== Selected extract

An ion-selective field effect transistor device has been invented to serve as an anionic or cationic surfactant-selective electrode. In this case, a plasticized PVC membrane is made incorporating a surfactant salt. This membrane is cast over the gates area of a field effect transistor, the whole (except the sensing surface) is encapsulated in epoxy resin, and a suitable measuring circuit is connected. Application is similar to the polymer membrane electrodes described above (124-126). 

Surfactant-selective electrodes from different manufactures contain different additives in the membranes and necessarily differ from each other in their response to particular compounds. In particular, they differ in their response time and in the potential difference registered during a titration. This means that titration conditions must be optimized for each type of electrode, as well as for each surfactant (1). Care must be taken with other aspects of the titration also. The electrode should be rinsed with methanol and then water after each titration if it has a tendency to become coated with the ion pair. 

Since commercial surfactant electrodes are available, there is no reason for the analyst to prepare membranes and construct electrodes. Considerable know-how is involved in producing durable electrodes which behave reliably, so we should leave this to the instrument manufacturers. To illustrate this point, we may mention a study in which six electrodes were compared for use in end point detection of a titration of a cationic with an anionic. Two commercial surfactant-selective electrodes, two tetrafluoroborate selective electrodes, a nitrate selective electrode, and a homemade PVC-membrane electrode incorporating a tetraphenylborate salt were tested (135). Only one electrode, one of the commercial models, was traly suited for routine use, giving smooth potentiometric curves without reconditioning for over 100 titrations. The relative standard deviation of the end point was about 0.5%, while that for the other electrodes was 1.3-2.3%. The standard deviation of the end point potential was 3 mV for this electrode, compared to 8 mV or more for the other electrodes. Besides this, those electrodes not designed as surfactant electrodes required reconditioning (i.e., soaking in a dispersion of a surfactant ion pair) after 25 titrations in order to remain usable. 

This approach will not be practical for some time to come. The fundamental properties of surfactants (micelle formation, enrichment at interfaces) mean that the activity of a surfactant will usually differ from its absolute concentration (1). Just as serious is the technical problem that current surfactant-selective electrodes suffer from response which varies with their past and recent history they are also sensitive to the concentration of nonsurfactant ions. The result is that quantitative applications use electrodes not in direct measurements relating potential to concentration, but as indicators of the end point of a titration. In this latter application, it is not important that the electrode potential be exactly reproducible, but only that the potential change sharply as the surfactant concentration changes. For the titration of an anionic surfactant with a cationic surfactant, the electrode used for end point detection can be chosen to respond to either surfactant. Because of the drift in electrode potential, titrations must be conducted to an inflection in the titration curve rather than to a specific millivolt value. Details of the potentiometric titration methods can be found earlier in this chapter. The electrodes have also been demonstrated as detectors for flow injection analysis.

====
== Material

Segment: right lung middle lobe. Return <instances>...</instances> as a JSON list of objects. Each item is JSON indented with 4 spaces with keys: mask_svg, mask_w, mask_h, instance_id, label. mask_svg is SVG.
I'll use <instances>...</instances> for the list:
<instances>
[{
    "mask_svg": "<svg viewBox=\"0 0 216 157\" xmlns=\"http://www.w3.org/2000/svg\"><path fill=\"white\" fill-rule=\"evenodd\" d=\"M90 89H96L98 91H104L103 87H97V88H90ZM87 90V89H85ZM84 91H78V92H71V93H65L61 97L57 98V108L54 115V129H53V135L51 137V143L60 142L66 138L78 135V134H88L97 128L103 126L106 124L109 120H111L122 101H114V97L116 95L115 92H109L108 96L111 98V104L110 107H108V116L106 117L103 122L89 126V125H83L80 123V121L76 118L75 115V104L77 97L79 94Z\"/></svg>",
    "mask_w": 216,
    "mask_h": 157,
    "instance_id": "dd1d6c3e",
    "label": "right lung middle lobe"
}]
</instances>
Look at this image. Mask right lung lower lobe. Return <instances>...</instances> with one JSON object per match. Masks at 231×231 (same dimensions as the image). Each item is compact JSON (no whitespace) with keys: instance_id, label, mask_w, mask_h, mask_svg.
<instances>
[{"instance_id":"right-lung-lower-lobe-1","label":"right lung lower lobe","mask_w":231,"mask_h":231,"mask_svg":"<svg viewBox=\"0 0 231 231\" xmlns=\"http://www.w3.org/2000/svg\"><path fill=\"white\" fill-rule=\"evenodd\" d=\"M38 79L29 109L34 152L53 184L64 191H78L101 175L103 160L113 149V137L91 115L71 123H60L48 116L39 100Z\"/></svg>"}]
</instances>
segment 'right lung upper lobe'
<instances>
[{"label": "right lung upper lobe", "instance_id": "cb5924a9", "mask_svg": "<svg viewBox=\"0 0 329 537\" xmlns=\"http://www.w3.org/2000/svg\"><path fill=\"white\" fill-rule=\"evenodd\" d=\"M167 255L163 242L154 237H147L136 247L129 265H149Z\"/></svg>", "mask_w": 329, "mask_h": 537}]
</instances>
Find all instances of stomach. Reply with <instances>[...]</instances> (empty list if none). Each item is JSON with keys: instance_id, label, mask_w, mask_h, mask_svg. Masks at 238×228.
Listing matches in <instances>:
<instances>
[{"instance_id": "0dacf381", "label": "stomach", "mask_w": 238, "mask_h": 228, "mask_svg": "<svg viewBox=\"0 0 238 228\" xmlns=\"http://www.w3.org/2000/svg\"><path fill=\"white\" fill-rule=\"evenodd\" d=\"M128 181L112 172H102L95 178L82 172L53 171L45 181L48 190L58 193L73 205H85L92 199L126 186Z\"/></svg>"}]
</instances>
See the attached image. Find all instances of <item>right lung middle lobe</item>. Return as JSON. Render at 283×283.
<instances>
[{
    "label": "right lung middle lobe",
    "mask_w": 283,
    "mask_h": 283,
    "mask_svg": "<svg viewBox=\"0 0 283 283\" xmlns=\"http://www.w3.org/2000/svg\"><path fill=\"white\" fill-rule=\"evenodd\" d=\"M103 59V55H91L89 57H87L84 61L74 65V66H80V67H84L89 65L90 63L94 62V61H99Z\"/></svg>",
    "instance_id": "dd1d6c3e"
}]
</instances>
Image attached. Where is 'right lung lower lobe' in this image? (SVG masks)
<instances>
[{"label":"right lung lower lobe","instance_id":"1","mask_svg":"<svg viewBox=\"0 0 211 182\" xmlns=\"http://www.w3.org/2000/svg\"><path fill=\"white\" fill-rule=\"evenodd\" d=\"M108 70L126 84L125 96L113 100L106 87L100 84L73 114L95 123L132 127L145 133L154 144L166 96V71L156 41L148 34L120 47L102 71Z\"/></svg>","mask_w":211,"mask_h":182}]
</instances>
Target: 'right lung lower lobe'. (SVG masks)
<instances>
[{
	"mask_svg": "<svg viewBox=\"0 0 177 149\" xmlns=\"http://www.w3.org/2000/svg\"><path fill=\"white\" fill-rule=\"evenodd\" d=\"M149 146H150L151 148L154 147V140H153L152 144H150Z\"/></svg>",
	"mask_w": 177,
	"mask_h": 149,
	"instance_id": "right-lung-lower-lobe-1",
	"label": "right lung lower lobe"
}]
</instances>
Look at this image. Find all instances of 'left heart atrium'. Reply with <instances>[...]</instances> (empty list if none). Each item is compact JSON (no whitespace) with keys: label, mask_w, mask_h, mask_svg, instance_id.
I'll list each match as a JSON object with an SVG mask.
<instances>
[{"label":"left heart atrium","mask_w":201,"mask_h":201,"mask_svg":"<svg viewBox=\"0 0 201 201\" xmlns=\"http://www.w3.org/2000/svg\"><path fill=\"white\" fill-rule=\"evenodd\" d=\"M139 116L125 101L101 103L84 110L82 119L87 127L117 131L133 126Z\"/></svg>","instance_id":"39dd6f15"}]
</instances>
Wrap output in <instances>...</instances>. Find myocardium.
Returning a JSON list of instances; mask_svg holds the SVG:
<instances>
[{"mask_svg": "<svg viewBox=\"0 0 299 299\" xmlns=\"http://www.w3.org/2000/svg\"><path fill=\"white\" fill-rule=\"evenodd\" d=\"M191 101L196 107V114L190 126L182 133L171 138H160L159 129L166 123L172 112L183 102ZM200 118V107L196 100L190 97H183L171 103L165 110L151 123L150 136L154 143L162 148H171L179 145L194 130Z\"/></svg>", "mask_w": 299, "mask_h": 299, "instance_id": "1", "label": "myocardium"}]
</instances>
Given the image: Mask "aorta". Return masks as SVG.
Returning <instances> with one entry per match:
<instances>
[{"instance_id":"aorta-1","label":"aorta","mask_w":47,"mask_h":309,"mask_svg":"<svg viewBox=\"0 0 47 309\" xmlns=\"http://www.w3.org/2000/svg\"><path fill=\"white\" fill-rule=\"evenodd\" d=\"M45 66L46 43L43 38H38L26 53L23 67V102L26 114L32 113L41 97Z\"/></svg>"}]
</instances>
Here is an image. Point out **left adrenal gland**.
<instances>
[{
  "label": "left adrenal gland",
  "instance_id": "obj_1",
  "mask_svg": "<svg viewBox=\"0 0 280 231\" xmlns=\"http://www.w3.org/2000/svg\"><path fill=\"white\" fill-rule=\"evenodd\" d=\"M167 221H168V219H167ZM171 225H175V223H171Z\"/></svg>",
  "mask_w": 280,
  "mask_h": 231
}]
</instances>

====

## Required work
1) Answer these questions from the passage on surfactant-selective electrodes, one answer per line, marked to match.
(a) What is the membrane cast over the gate area of the field effect transistor device made of?
(b) In the six-electrode comparison, for how many titrations did the best-performing electrode give smooth curves without reconditioning?
(c) Why must titrations be carried to an inflection in the titration curve rather than to a specific millivolt value?
2) Pick up the passage on surfactant-selective electrodes after its final sentence and carry it forward.

## Response list
1)
(a) A plasticized PVC membrane that incorporates a surfactant salt.
(b) Over 100 titrations.
(c) Because the electrode potential drifts.

2)
The user should remain aware that surfactant-selective electrodes respond in nonlinear fashion in the range of the critical micelle concentration. The activity of individual surfactant molecules may actually decrease as the total concentration is raised to just over the CMC. If an organic solvent is used in place of water, the formation of micelles may not occur or may occur at higher concentration, but dimers and other aggregates may form. Even for titrations, electrodes are most reliably used below the critical micelle concentration of the surfactant. 

FIA of anionics without a phase separation may be based on the quenching effect of surfactants on the fluorescence intensity of 8-anilino-l-naphthalenesulfonic acid coupled with bovine serum albumin (83). Another method of avoiding a phase separation is to use a surfactant-selective electrode. Since interference is a problem, the surfactant-selective electrode approach is best coupled with online concentration with a reversed-phase column. Such a system has been demonstrated for trace analysis of sodium dodecylsulfate (84). 

A comparison of the results obtained with surfactant selective electrodes and the two-phase titration procedure reveals great accuracy for both techniques. However, the analysis of commercial cosmetic products and washing powders gave better results with the potentiometric titration method.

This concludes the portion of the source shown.